We live in a society that fears death—I’m certainly not alone in that—but Edith Finch is a tale that helps reframe what’s left of life and of memory.

-Nicole Carpenter

The Nest of Secrets: The Norwood Suite

The fabric of the Hotel Norwood is made up of secrets. Clues are whispered between guests, or hidden in hotel room drawers, or slipped into books in the library. Every wall might as well be a secret door. Every glinting eye in a portrait, or out-of-place beer bottle might as well be a secret switch. If an object can slide to one side to reveal hidden steps, it will. And so it is, that visitors to The Hotel Norwood can experience two of the finest surprises: The simple glee of uncovering a secret passage and then, once traversed, the dawning realisation of where it is that you have emerged.

-Jack de Quidt

The Land of Slumber: Stardew Valley

Yes, this game came out in 2016, but its release on the Nintendo Switch gave it a second life. I was reminded of how soothing Stardew Valley could be, especially with how it gives the player a sense of purpose in monotonous tasks. I’ve put around 180 hours into Stardew in 2017 and it was all in the hours before bedtime. When you’re inundated every day with the horrors and cruelty that was this year, it felt nice -- almost necessary -- to take out something familiar and stress-free, to fall into the day-to-day scheduling of farming, socializing, mining, and monster slaying. I wasn’t going to get into something I didn’t know, something that might not have had the same effect as Stardew, so why not play it all over again? I needed sleep and comfort in 2017 and Stardew became new again.

-Carli Velocci

God of Joyous Fury: Horton Boone (Wolfenstein: The New Colossus)
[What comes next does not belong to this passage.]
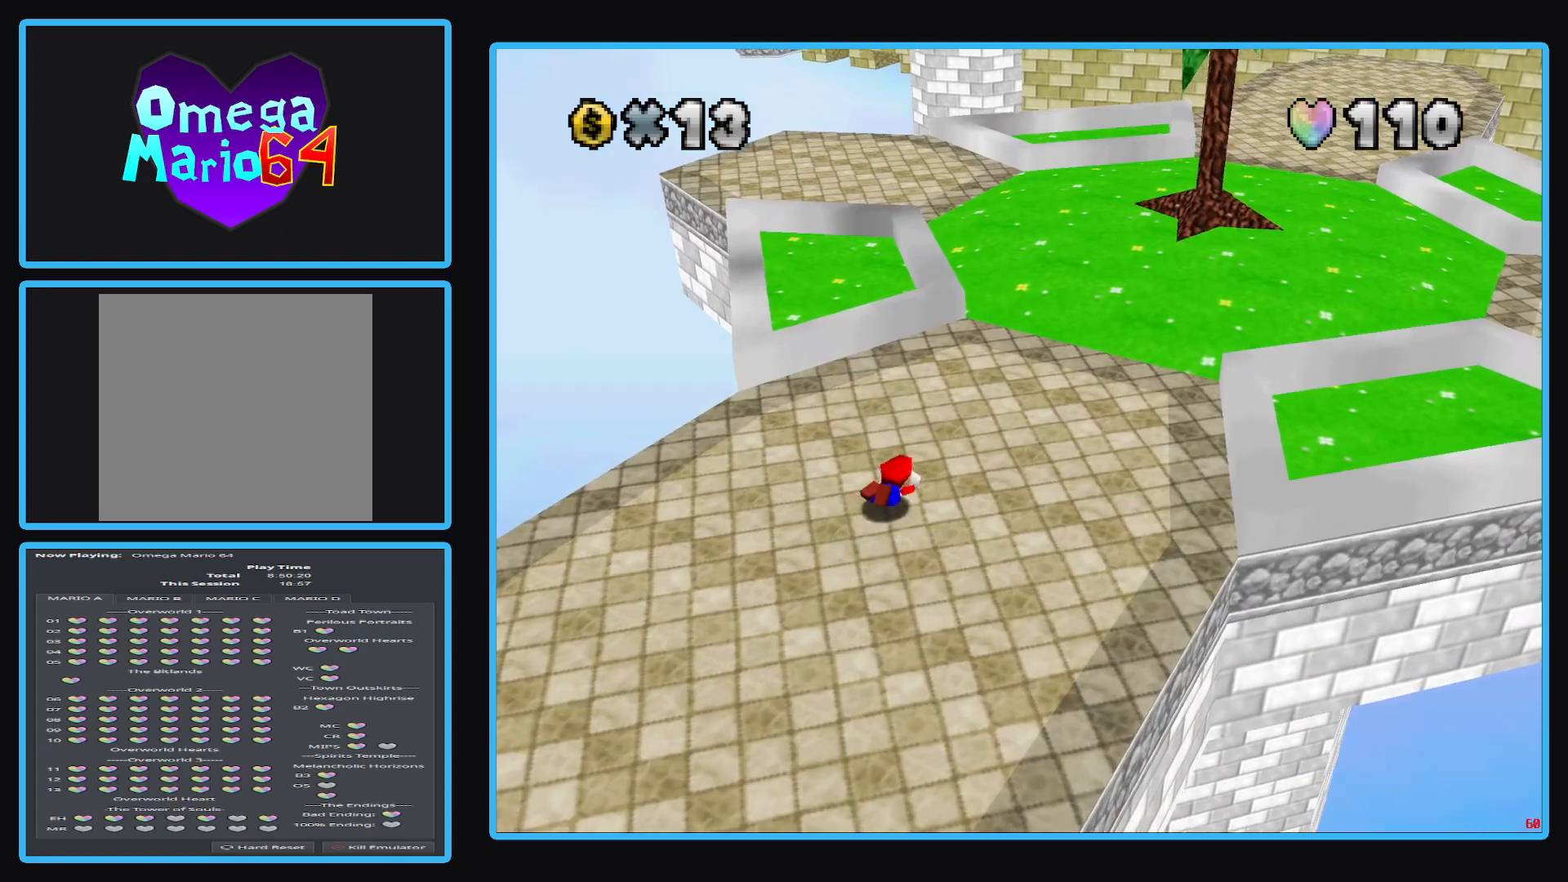
{"buttons": [], "left_stick": "up", "right_stick": "center", "events": [[33, "A", "down"], [167, "left_stick", "up-right"], [183, "A", "up"], [383, "Y", "down"], [433, "left_stick", "up"], [483, "Y", "up"]]}
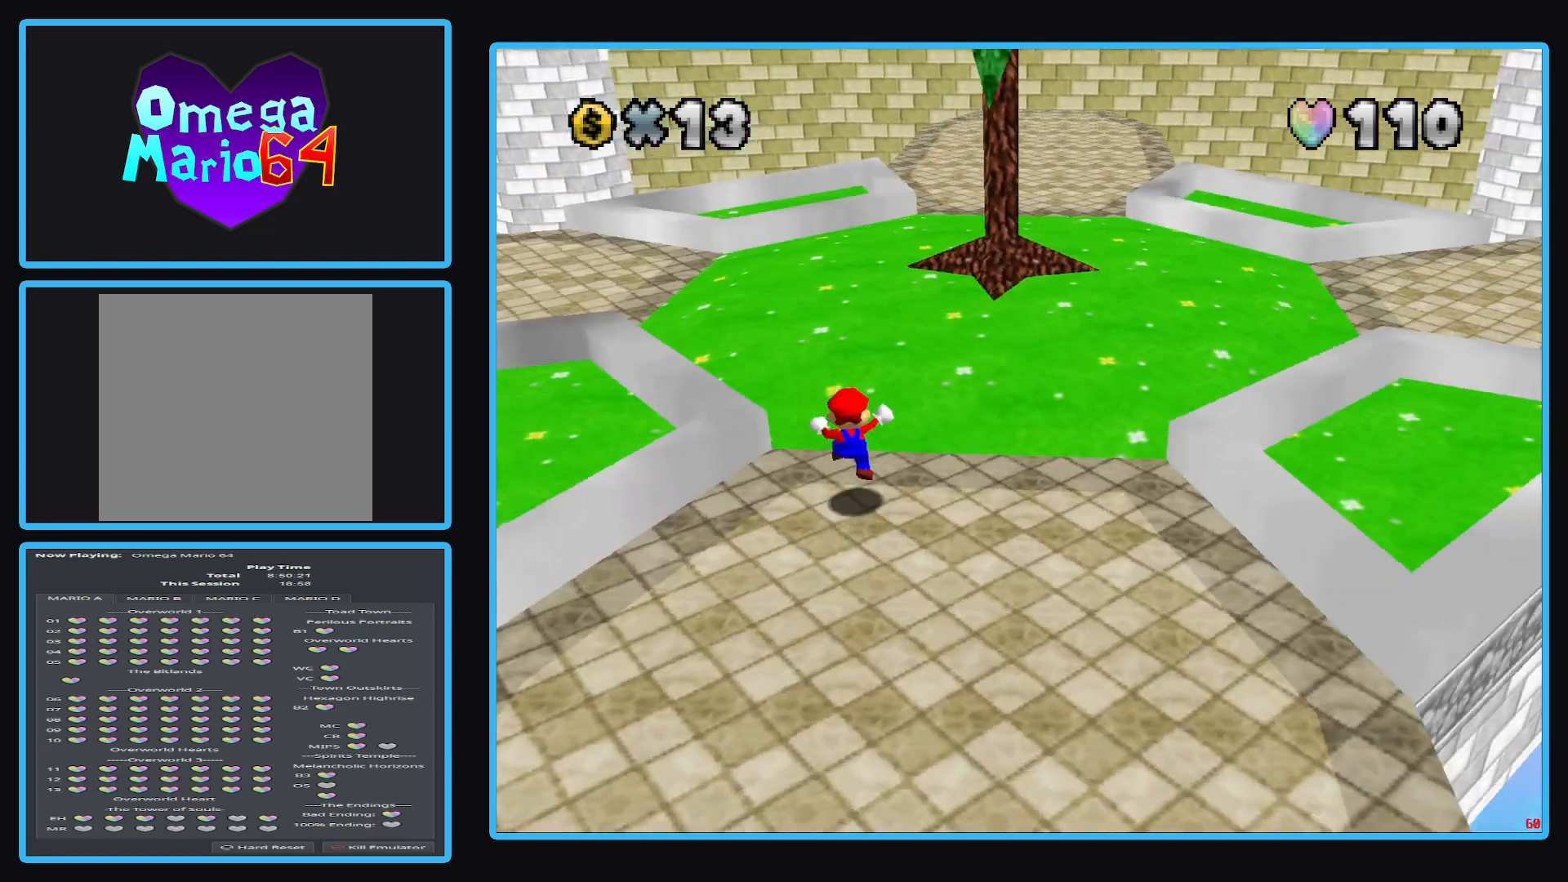
{"buttons": ["X"], "left_stick": "up-left", "right_stick": "center", "events": [[183, "left_stick", "up-left"], [483, "X", "down"]]}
Horton Boone, the “Reverend,” is met by Captain B.J. Blazkowicz in the middle of a pitched firefight in Nazi-controlled New Orleans. With a flick of his fingers, he summons gunfire, jazz music, and a friendly argument to set the stage for his introduction to Wolfenstein: The New Colossus. If there is a revolution, Boone will be part of it. And if Boone is a part of the revolution, it will be a celebratory anger that guides the revolutionaries into a new and united future.

-Dante Douglas

The Cloak of Infinite Coordination: Love Nikki

Does a fashion game need an elaborate plot about warring kingdoms and coteries of well-dressed assassins vying for power? No. Does it need a system wherein you can convert six skirts into a more powerful skirt, like some kind of sartorial Pokemon spinoff? Not really. Does it need to let me dress up like a motorcycle-riding cyborg bunnygirl? That depends on who you ask. (I’d say yes.) The joy of Love Nikki-Dress UP Queen is in the sheer volume of what it does, and what it allows for. It’s content-rich within a genre often known for the opposite—a genre where underestimating the abilities and needs of your players is incredibly common . Even though there are plenty of areas where it needs to improve (more accessible diversity in particular) Love Nikki takes its subject (and its audience) seriously.